JOB ITEM: Leaving the pictures aside, return the listing exactly as it appears.

DATA UNDER STUDY:
BEGIN

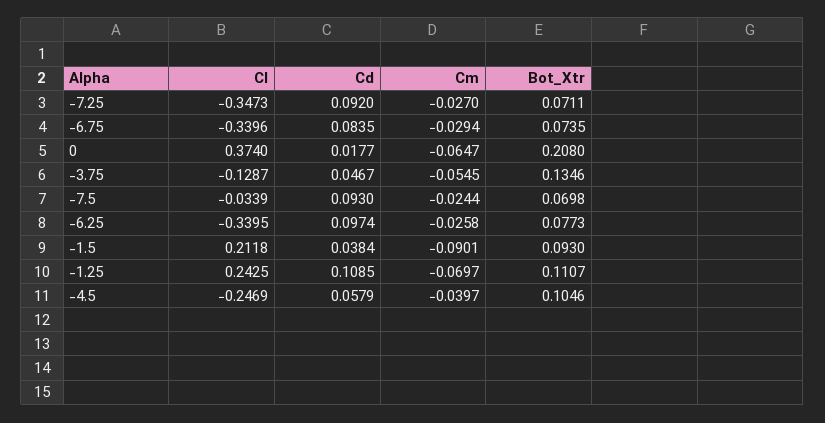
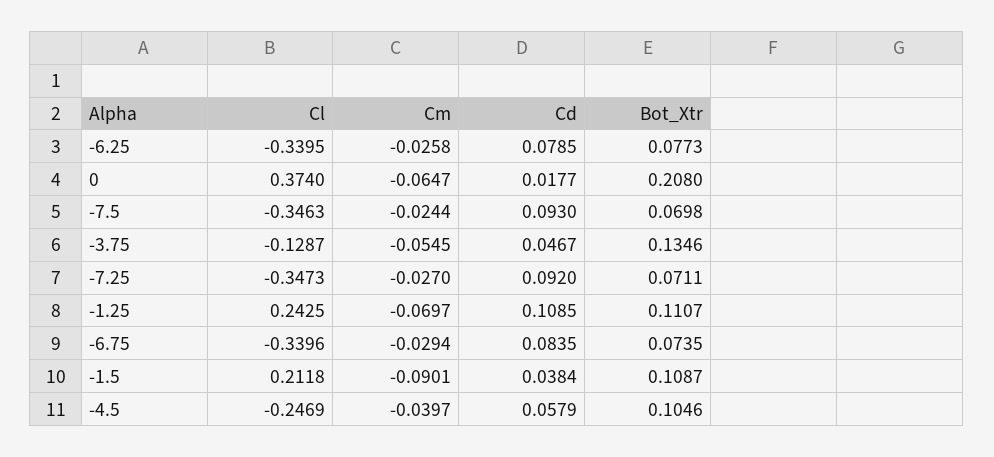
  {
    "Cl": {
      "-7.25": -0.3473,
      "-6.75": -0.3396,
      "0": 0.374,
      "-3.75": -0.1287,
-     "-7.5": -0.0339,
+     "-7.5": -0.3463,
      "-6.25": -0.3395,
      "-1.5": 0.2118,
      "-1.25": 0.2425,
      "-4.5": -0.2469
    },
    "Cd": {
      "-7.25": 0.092,
      "-6.75": 0.0835,
      "0": 0.0177,
      "-3.75": 0.0467,
      "-7.5": 0.093,
-     "-6.25": 0.0974,
+     "-6.25": 0.0785,
      "-1.5": 0.0384,
      "-1.25": 0.1085,
      "-4.5": 0.0579
    },
    "Cm": {
      "-7.25": -0.027,
      "-6.75": -0.0294,
      "0": -0.0647,
      "-3.75": -0.0545,
      "-7.5": -0.0244,
      "-6.25": -0.0258,
      "-1.5": -0.0901,
      "-1.25": -0.0697,
      "-4.5": -0.0397
    },
    "Bot_Xtr": {
      "-7.25": 0.0711,
      "-6.75": 0.0735,
      "0": 0.208,
      "-3.75": 0.1346,
      "-7.5": 0.0698,
      "-6.25": 0.0773,
-     "-1.5": 0.093,
+     "-1.5": 0.1087,
      "-1.25": 0.1107,
      "-4.5": 0.1046
    }
  }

END

OUTPUT OF THE TASK:
  {
    "Cl": {
      "-7.25": -0.3473,
      "-6.75": -0.3396,
      "0": 0.374,
      "-3.75": -0.1287,
-     "-7.5": -0.0339,
+     "-7.5": -0.3463,
      "-6.25": -0.3395,
      "-1.5": 0.2118,
      "-1.25": 0.2425,
      "-4.5": -0.2469
    },
    "Cd": {
      "-7.25": 0.092,
      "-6.75": 0.0835,
      "0": 0.0177,
      "-3.75": 0.0467,
      "-7.5": 0.093,
-     "-6.25": 0.0974,
+     "-6.25": 0.0785,
      "-1.5": 0.0384,
      "-1.25": 0.1085,
      "-4.5": 0.0579
    },
    "Cm": {
      "-7.25": -0.027,
      "-6.75": -0.0294,
      "0": -0.0647,
      "-3.75": -0.0545,
      "-7.5": -0.0244,
      "-6.25": -0.0258,
      "-1.5": -0.0901,
      "-1.25": -0.0697,
      "-4.5": -0.0397
    },
    "Bot_Xtr": {
      "-7.25": 0.0711,
      "-6.75": 0.0735,
      "0": 0.208,
      "-3.75": 0.1346,
      "-7.5": 0.0698,
      "-6.25": 0.0773,
-     "-1.5": 0.093,
+     "-1.5": 0.1087,
      "-1.25": 0.1107,
      "-4.5": 0.1046
    }
  }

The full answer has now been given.